The National Rifle Association, the fabulously right wing NRA, and politicians of the same persuasion were highlighted recently for running raffles to harvest names of potential supporters by giving away tricked up shotguns, and then using the names of the losers to launch their foaming at the mouth fundraisers.  There’s nothing illegal or unethical about that.  My brother-in-law, sometimes sympathetic to their pleas, has never swallowed that bait or joined the NRA, not trusting what might happen, and that’s probably smart as well.   I was a gifted member as a boy, given a membership free for a year after having taken a gun safety instruction at Philmont Boy Scout Ranch in New Mexico when I was 13 years old.

Watching one movie after another and TV series of every description, guns seem like toys and part and parcel of some kind of magical realism, where death becomes more colorful than real.  In our cities,  the OG’s, rap culture, guns blazing, is part of the constant comment.  Wildly, various legislators want to arm teachers and pretty much anyone and everyone else wherever they are and whatever they were doing for reasons unknown with abilities untested.

How do we put all of this together, rationally?

People need to understand how dangerous guns are.  Simply being afraid of them isn’t enough.  They doesn’t quite dispel the exotic or teach the respect, and defeat the mystery, which can be compelling and attractive.  People need to feel the kick, and reckon with the fact that they have so little control on the course and direction of the bullets, even in the best of situations.

And yet, the issue for the gun folks is the desire to either carry a concealed weapon or to brandish one openly.  What warped romanticism imagines in a modern, high tech society that an atavistic, Thunderdome world of armed and dangerous people would make anyone safer?

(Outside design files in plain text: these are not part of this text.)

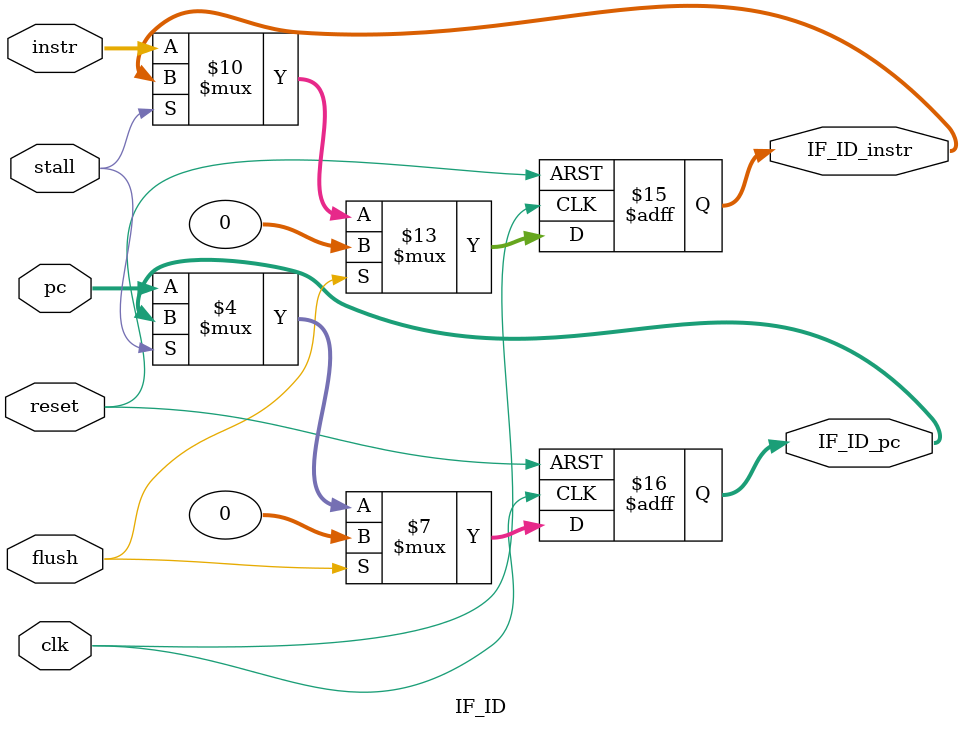
<source format=sv>
module IF_ID (
    input  logic        clk,
    input  logic        reset,
    input  logic        stall,   
    input  logic        flush,   
    input  logic [31:0] instr,
    input  logic [31:0] pc,
    output logic [31:0] IF_ID_instr,
    output logic [31:0] IF_ID_pc
);

always @(posedge clk or posedge reset) begin
    if (reset) begin
        IF_ID_instr <= 32'b0;
        IF_ID_pc    <= 32'b0;
    end
    else if (flush) begin
        IF_ID_instr <= 32'b0;
        IF_ID_pc    <= 32'b0;
    end
    else if (!stall) begin
        IF_ID_instr <= instr;
        IF_ID_pc    <= pc;
    end
    else begin
        IF_ID_instr <= IF_ID_instr;
        IF_ID_pc    <= IF_ID_pc;
    end
end
endmodule

</source>
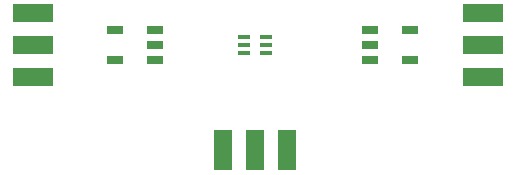
<source format=gbr>
G04 #@! TF.GenerationSoftware,KiCad,Pcbnew,5.1.9-5.1.9*
G04 #@! TF.CreationDate,2021-02-06T16:07:34+03:00*
G04 #@! TF.ProjectId,mix,6d69782e-6b69-4636-9164-5f7063625858,rev?*
G04 #@! TF.SameCoordinates,Original*
G04 #@! TF.FileFunction,Soldermask,Top*
G04 #@! TF.FilePolarity,Negative*
%FSLAX46Y46*%
G04 Gerber Fmt 4.6, Leading zero omitted, Abs format (unit mm)*
G04 Created by KiCad (PCBNEW 5.1.9-5.1.9) date 2021-02-06 16:07:34*
%MOMM*%
%LPD*%
G01*
G04 APERTURE LIST*
%ADD10R,3.500000X1.500000*%
%ADD11R,1.500000X3.500000*%
%ADD12R,1.000000X0.450000*%
%ADD13R,1.400000X0.760000*%
G04 APERTURE END LIST*
D10*
X128524000Y-95410000D03*
X128524000Y-90010000D03*
X128524000Y-92710000D03*
D11*
X150020000Y-101600000D03*
X144620000Y-101600000D03*
X147320000Y-101600000D03*
D10*
X166624000Y-90010000D03*
X166624000Y-95410000D03*
X166624000Y-92710000D03*
D12*
X146370000Y-92060000D03*
X146370000Y-92710000D03*
X146370000Y-93360000D03*
X148270000Y-93360000D03*
X148270000Y-92710000D03*
X148270000Y-92060000D03*
D13*
X138875000Y-91440000D03*
X138875000Y-92710000D03*
X138875000Y-93980000D03*
X135445000Y-93980000D03*
X135445000Y-91440000D03*
X160465000Y-93980000D03*
X160465000Y-91440000D03*
X157035000Y-91440000D03*
X157035000Y-92710000D03*
X157035000Y-93980000D03*
M02*

</source>
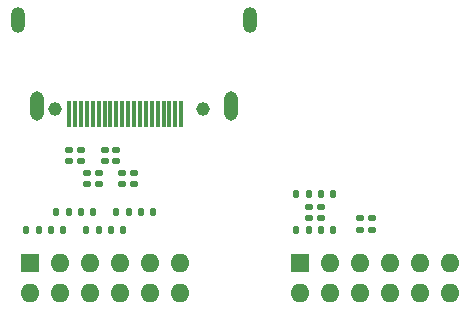
<source format=gts>
G04 #@! TF.GenerationSoftware,KiCad,Pcbnew,8.0.0*
G04 #@! TF.CreationDate,2024-03-17T08:28:34+09:00*
G04 #@! TF.ProjectId,Pmod_DisplayPort,506d6f64-5f44-4697-9370-6c6179506f72,rev?*
G04 #@! TF.SameCoordinates,PXae6870PY2719c40*
G04 #@! TF.FileFunction,Soldermask,Top*
G04 #@! TF.FilePolarity,Negative*
%FSLAX46Y46*%
G04 Gerber Fmt 4.6, Leading zero omitted, Abs format (unit mm)*
G04 Created by KiCad (PCBNEW 8.0.0) date 2024-03-17 08:28:34*
%MOMM*%
%LPD*%
G01*
G04 APERTURE LIST*
G04 Aperture macros list*
%AMRoundRect*
0 Rectangle with rounded corners*
0 $1 Rounding radius*
0 $2 $3 $4 $5 $6 $7 $8 $9 X,Y pos of 4 corners*
0 Add a 4 corners polygon primitive as box body*
4,1,4,$2,$3,$4,$5,$6,$7,$8,$9,$2,$3,0*
0 Add four circle primitives for the rounded corners*
1,1,$1+$1,$2,$3*
1,1,$1+$1,$4,$5*
1,1,$1+$1,$6,$7*
1,1,$1+$1,$8,$9*
0 Add four rect primitives between the rounded corners*
20,1,$1+$1,$2,$3,$4,$5,0*
20,1,$1+$1,$4,$5,$6,$7,0*
20,1,$1+$1,$6,$7,$8,$9,0*
20,1,$1+$1,$8,$9,$2,$3,0*%
G04 Aperture macros list end*
%ADD10R,1.600000X1.600000*%
%ADD11O,1.600000X1.600000*%
%ADD12RoundRect,0.140000X0.170000X-0.140000X0.170000X0.140000X-0.170000X0.140000X-0.170000X-0.140000X0*%
%ADD13RoundRect,0.135000X-0.185000X0.135000X-0.185000X-0.135000X0.185000X-0.135000X0.185000X0.135000X0*%
%ADD14RoundRect,0.135000X0.135000X0.185000X-0.135000X0.185000X-0.135000X-0.185000X0.135000X-0.185000X0*%
%ADD15RoundRect,0.135000X-0.135000X-0.185000X0.135000X-0.185000X0.135000X0.185000X-0.135000X0.185000X0*%
%ADD16C,1.150000*%
%ADD17R,0.300000X2.200000*%
%ADD18O,1.200000X2.200000*%
%ADD19O,1.200000X2.500000*%
%ADD20RoundRect,0.135000X0.185000X-0.135000X0.185000X0.135000X-0.185000X0.135000X-0.185000X-0.135000X0*%
G04 APERTURE END LIST*
D10*
G04 #@! TO.C,J1*
X-6350000Y6350000D03*
D11*
X-3810000Y6350000D03*
X-1270000Y6350000D03*
X1270000Y6350000D03*
X3810000Y6350000D03*
X6350000Y6350000D03*
X-6350000Y3810000D03*
X-3810000Y3810000D03*
X-1270000Y3810000D03*
X1270000Y3810000D03*
X3810000Y3810000D03*
X6350000Y3810000D03*
G04 #@! TD*
D12*
G04 #@! TO.C,C10*
X18288000Y10160000D03*
X18288000Y11120000D03*
G04 #@! TD*
D13*
G04 #@! TO.C,R14*
X21590000Y10164000D03*
X21590000Y9144000D03*
G04 #@! TD*
D12*
G04 #@! TO.C,C4*
X-500000Y13040000D03*
X-500000Y14000000D03*
G04 #@! TD*
D14*
G04 #@! TO.C,R10*
X1528000Y9144000D03*
X508000Y9144000D03*
G04 #@! TD*
D12*
G04 #@! TO.C,C8*
X2500000Y13040000D03*
X2500000Y14000000D03*
G04 #@! TD*
D15*
G04 #@! TO.C,R3*
X16254000Y9146000D03*
X17274000Y9146000D03*
G04 #@! TD*
G04 #@! TO.C,R11*
X1012000Y10668000D03*
X2032000Y10668000D03*
G04 #@! TD*
D10*
G04 #@! TO.C,J2*
X16510000Y6350000D03*
D11*
X19050000Y6350000D03*
X21590000Y6350000D03*
X24130000Y6350000D03*
X26670000Y6350000D03*
X29210000Y6350000D03*
X16510000Y3810000D03*
X19050000Y3810000D03*
X21590000Y3810000D03*
X24130000Y3810000D03*
X26670000Y3810000D03*
X29210000Y3810000D03*
G04 #@! TD*
D12*
G04 #@! TO.C,C2*
X-2000000Y15000000D03*
X-2000000Y15960000D03*
G04 #@! TD*
D14*
G04 #@! TO.C,R4*
X19308000Y9144000D03*
X18288000Y9144000D03*
G04 #@! TD*
D15*
G04 #@! TO.C,R5*
X-6608000Y9144000D03*
X-5588000Y9144000D03*
G04 #@! TD*
D14*
G04 #@! TO.C,R8*
X-1012000Y10668000D03*
X-2032000Y10668000D03*
G04 #@! TD*
D12*
G04 #@! TO.C,C6*
X1000000Y15000000D03*
X1000000Y15960000D03*
G04 #@! TD*
G04 #@! TO.C,C9*
X17272000Y10160000D03*
X17272000Y11120000D03*
G04 #@! TD*
D15*
G04 #@! TO.C,R9*
X-1528000Y9144000D03*
X-508000Y9144000D03*
G04 #@! TD*
D16*
G04 #@! TO.C,CN1*
X8300000Y19366667D03*
X-4200000Y19366667D03*
D17*
X-3000000Y19000000D03*
X-2500000Y19000000D03*
X-2000000Y19000000D03*
X-1500000Y19000000D03*
X-1000000Y19000000D03*
X-500000Y19000000D03*
X0Y19000000D03*
X500000Y19000000D03*
X1000000Y19000000D03*
X1500000Y19000000D03*
X2000000Y19000000D03*
X2500000Y19000000D03*
X3000000Y19000000D03*
X3500000Y19000000D03*
X4000000Y19000000D03*
X4500000Y19000000D03*
X5000000Y19000000D03*
X5500000Y19000000D03*
X6000000Y19000000D03*
X6500000Y19000000D03*
D18*
X12300000Y26896667D03*
D19*
X10700000Y19616667D03*
X-5700000Y19616667D03*
D18*
X-7300000Y26896667D03*
G04 #@! TD*
D12*
G04 #@! TO.C,C5*
X0Y15000000D03*
X0Y15960000D03*
G04 #@! TD*
G04 #@! TO.C,C3*
X-1500000Y13040000D03*
X-1500000Y14000000D03*
G04 #@! TD*
G04 #@! TO.C,C1*
X-3000000Y15000000D03*
X-3000000Y15960000D03*
G04 #@! TD*
D20*
G04 #@! TO.C,R13*
X22606000Y9142000D03*
X22606000Y10162000D03*
G04 #@! TD*
D14*
G04 #@! TO.C,R12*
X4068000Y10668000D03*
X3048000Y10668000D03*
G04 #@! TD*
D15*
G04 #@! TO.C,R1*
X16252000Y12192000D03*
X17272000Y12192000D03*
G04 #@! TD*
G04 #@! TO.C,R7*
X-4068000Y10668000D03*
X-3048000Y10668000D03*
G04 #@! TD*
D12*
G04 #@! TO.C,C7*
X1500000Y13040000D03*
X1500000Y14000000D03*
G04 #@! TD*
D14*
G04 #@! TO.C,R2*
X19308000Y12192000D03*
X18288000Y12192000D03*
G04 #@! TD*
G04 #@! TO.C,R6*
X-3552000Y9144000D03*
X-4572000Y9144000D03*
G04 #@! TD*
M02*

</source>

Wilderness skills, hunting and gun safety, and similar competencies are invaluable, but our mothers were right, “there is a time and place for everything,” and contrary to the fear deep in the heart of so many, that’s not in either cities or public places, where the armed, become mainly the dangerous, and the truly dangerous are perhaps still able to distinguish the amateurs from the professionals, and life and death are important to keep very separate in harmony and balance, none of which works down range.